Where in the material does the word "afirmou" appear? Copy each line that has it.

_ _ _

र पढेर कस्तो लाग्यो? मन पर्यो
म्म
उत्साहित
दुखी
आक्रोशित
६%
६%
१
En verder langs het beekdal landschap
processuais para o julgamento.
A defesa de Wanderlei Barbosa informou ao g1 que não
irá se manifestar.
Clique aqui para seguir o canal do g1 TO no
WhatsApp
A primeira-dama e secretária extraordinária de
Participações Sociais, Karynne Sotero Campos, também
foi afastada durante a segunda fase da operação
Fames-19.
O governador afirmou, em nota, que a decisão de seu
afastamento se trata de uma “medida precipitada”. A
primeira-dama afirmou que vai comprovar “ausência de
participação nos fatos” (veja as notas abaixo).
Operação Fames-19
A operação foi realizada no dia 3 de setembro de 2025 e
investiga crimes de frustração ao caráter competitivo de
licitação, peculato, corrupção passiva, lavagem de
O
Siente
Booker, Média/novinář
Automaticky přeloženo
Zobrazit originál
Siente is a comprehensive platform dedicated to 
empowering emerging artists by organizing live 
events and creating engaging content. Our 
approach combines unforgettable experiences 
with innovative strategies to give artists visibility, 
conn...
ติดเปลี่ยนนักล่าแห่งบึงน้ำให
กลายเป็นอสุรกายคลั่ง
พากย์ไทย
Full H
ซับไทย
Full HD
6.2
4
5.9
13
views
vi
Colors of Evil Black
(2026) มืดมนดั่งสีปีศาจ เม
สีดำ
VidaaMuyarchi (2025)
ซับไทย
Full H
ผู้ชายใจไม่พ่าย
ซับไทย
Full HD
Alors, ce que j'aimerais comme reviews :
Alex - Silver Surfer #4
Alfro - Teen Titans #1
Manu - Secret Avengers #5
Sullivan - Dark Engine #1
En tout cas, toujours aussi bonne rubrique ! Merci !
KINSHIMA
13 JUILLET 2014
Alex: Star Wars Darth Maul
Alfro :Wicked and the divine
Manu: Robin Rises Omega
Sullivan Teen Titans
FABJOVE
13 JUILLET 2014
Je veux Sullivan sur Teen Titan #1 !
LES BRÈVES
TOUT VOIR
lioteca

_ _ _

Answer section
O governador afirmou, em nota, que a decisão de seu
primeira-dama afirmou que vai comprovar “ausência de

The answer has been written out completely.